Situation in Sahel region a wake-up call regarding population explosion

The Yomiuri Shimbun
A small wooden ship that traveled to Bissau from a remote island in the Atlantic is seen on July 19. Drug trafficking is said to often take place on remote islands.

BISSAU — Africa’s population is expected to keep growing through the second half of this century, nearly doubling by 2050 from its current level. If this population explosion is not adequately handled by the governments and markets concerned, it may exacerbate problems such as terrorism and crime.

The Yomiuri Shimbun

Vicious cycle of poverty, turmoil

Guinea-Bissau is a country located in West Africa on the Atlantic. In contrast to the capital’s bright cityscape highlighted with red roof tiles, a remnant from the Portuguese colonial era, the nation has been called a “narco-state” shrouded in darkness.

In February, a group of masked men firing guns broke into a government building in the middle of a parliament meeting. Security guards were shot, followed by others falling one after another.

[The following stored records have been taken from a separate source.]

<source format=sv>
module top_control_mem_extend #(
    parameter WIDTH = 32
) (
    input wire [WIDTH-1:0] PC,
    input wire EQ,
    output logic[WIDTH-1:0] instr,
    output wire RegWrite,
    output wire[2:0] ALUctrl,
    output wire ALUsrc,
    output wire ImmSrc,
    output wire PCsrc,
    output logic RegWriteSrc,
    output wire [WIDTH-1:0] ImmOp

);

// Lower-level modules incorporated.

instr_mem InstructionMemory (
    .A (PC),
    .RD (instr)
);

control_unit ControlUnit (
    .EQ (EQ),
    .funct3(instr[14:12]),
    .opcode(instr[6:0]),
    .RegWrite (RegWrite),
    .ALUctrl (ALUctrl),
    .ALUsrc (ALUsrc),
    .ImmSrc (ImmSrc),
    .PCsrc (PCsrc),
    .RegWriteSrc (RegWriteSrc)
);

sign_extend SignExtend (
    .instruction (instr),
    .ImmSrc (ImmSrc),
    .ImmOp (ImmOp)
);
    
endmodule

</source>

“I prepared myself to be killed. I saw government workers jumping out the windows and fled,” said a female reporter from a local radio station who happened to be at the scene.

The shootout lasted more than five hours, killing a total of 11 people. President Umaro Sissoco Embalo escaped and said that night that the attackers in the attempted coup were linked to drug trafficking in the country.

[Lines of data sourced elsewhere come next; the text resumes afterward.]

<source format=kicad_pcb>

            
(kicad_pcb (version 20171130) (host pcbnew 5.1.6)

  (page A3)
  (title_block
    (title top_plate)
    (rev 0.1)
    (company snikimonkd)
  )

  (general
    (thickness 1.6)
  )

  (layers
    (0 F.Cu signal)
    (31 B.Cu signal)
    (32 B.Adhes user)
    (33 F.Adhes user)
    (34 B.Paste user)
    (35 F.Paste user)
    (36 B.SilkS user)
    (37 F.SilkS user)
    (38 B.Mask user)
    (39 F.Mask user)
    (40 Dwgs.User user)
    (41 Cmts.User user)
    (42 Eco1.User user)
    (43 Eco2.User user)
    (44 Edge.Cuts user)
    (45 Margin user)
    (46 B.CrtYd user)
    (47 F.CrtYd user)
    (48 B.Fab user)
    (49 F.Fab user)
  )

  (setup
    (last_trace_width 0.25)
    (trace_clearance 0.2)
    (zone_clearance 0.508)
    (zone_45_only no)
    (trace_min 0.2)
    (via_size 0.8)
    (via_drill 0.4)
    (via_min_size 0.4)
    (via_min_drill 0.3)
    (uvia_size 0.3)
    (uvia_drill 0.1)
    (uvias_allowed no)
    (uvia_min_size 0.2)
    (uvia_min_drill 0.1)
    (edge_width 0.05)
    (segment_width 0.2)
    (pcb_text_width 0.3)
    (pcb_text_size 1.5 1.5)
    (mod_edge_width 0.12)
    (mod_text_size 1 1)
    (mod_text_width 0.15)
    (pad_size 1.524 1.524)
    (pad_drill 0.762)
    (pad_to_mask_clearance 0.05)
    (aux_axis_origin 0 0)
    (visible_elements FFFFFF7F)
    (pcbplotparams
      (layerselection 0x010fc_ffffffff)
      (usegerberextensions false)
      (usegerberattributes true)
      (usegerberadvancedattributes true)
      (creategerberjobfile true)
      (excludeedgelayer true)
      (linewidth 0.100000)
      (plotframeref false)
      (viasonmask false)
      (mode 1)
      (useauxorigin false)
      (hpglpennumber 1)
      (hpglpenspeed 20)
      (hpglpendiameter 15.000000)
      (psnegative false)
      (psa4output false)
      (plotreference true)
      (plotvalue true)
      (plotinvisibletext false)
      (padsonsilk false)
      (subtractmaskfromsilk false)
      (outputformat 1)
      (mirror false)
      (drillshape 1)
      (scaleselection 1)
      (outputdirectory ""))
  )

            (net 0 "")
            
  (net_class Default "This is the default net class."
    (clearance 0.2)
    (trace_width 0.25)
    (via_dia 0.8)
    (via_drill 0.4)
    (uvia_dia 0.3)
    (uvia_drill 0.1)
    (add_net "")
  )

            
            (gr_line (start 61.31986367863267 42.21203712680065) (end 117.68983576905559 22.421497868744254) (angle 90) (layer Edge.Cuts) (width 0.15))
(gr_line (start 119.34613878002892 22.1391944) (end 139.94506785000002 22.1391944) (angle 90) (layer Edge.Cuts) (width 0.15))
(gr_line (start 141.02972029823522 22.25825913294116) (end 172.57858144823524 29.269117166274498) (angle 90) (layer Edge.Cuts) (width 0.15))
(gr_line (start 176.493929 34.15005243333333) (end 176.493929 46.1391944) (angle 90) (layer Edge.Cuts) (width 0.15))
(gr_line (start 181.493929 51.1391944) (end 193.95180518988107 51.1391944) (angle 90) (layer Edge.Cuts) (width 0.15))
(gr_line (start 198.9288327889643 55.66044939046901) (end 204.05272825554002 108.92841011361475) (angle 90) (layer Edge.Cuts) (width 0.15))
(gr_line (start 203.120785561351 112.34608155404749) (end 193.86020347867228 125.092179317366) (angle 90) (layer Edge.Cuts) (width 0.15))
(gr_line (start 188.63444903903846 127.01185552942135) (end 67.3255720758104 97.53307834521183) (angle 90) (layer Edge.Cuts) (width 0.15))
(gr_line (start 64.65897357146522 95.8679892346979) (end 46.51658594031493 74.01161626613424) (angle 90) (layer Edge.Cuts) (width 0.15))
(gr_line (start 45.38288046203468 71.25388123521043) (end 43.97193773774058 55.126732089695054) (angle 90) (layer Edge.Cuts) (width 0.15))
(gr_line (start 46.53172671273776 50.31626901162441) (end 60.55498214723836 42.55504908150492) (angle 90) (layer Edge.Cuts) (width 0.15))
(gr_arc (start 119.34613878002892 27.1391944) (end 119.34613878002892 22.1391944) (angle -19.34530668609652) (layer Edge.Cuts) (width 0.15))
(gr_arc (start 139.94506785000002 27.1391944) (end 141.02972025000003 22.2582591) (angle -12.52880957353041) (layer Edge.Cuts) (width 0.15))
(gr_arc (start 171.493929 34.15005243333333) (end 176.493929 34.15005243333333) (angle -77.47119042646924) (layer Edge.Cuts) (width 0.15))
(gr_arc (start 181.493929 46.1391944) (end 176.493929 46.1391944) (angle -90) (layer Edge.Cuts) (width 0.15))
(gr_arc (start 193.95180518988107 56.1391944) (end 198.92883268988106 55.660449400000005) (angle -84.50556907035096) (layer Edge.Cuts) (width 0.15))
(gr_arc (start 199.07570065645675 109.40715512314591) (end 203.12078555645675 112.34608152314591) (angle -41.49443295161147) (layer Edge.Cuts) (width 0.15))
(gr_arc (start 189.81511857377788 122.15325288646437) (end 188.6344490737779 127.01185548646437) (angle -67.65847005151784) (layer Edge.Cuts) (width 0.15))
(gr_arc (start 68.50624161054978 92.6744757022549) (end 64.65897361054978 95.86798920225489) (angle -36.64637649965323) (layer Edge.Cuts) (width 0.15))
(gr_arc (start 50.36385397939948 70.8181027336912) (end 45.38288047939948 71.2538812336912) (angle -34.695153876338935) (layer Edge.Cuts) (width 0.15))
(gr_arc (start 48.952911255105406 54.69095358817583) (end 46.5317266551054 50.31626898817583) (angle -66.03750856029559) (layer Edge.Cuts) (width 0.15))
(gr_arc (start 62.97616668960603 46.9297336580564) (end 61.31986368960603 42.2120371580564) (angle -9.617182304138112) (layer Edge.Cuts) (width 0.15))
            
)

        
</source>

Political unrest has continued since a 1998 civil war in Guinea-Bissau, which is believed to be a transit point for cocaine shipped from South America to Europe. Colombia’s drug cartels have influence over Guinea-Bissau’s politicians, military and police, leaving the country’s governance system in an extremely precarious state.

The Sahel region, which includes Mali and Burkina Faso to the east of Guinea-Bissau, is considered one of the most unsafe places in the world. According to United Nations estimates, 2.6 million people have fled genocide in this region.

Islamic militants based in the Sahel are believed to be working as couriers for Guinea-Bissau’s drug cartels and are funded by them in return.

Many local residents say the militants are just a criminal gang aiming to make money. Unlike the Islamic State in the Middle East, which recruits fighters from around the world who are sympathetic to its extremism, many of the members of Sahel’s militant groups are young people from certain ethnic groups seeking to escape poverty. They also lack education.

The Sahel has seen some of the fastest population growth in Africa. The fragile governance system has caused public safety to deteriorate and prompted economic stagnation, leading to a vicious cycle of further turmoil.

A former senior government official in Burkina Faso said it would be difficult to overcome this crisis without eliminating corruption and nepotism.

Fleeing to Europe

A wave of people fleeing violence and poverty has come to Europe.

In late June, 23 people were killed as more than 2,000 migrants trying to cross the border clashed with Moroccan security forces in the Spanish enclave of Melilla in Morocco facing the Mediterranean.

The Spanish newspaper El Pais ran a front-page photo of Africans crowding the border fence, from which one can see how Europe views immigration as a threat.

Will the demographic explosion in Africa lead to a situation that shakes the international community? Avoiding a crisis will depend on better governance and drastic measures to tackle poverty there.